##### Provided records

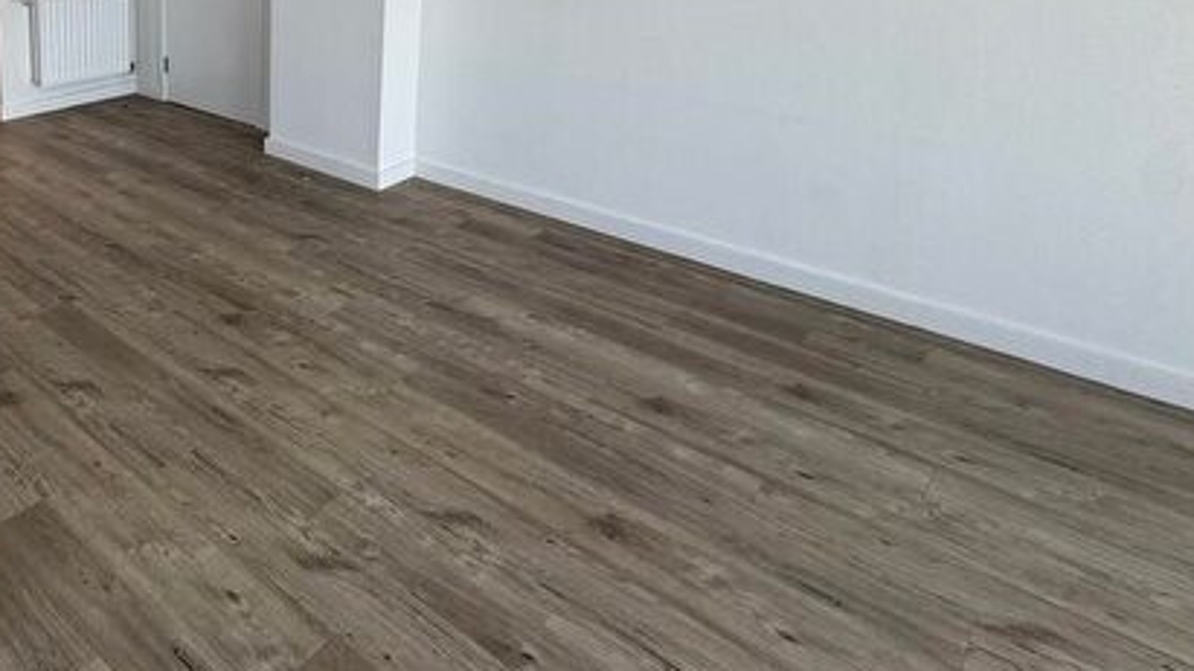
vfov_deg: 40.5
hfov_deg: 63.7
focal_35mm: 26
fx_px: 823
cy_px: 51
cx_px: 192
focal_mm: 2.22
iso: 40
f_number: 2.2
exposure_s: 1/208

##########

### Written task
Using the records above, output exactly the lines from the one containing "hfov_deg: 63.7" through the last line, and no others.

### Output for this task
hfov_deg: 63.7
focal_35mm: 26
fx_px: 823
cy_px: 51
cx_px: 192
focal_mm: 2.22
iso: 40
f_number: 2.2
exposure_s: 1/208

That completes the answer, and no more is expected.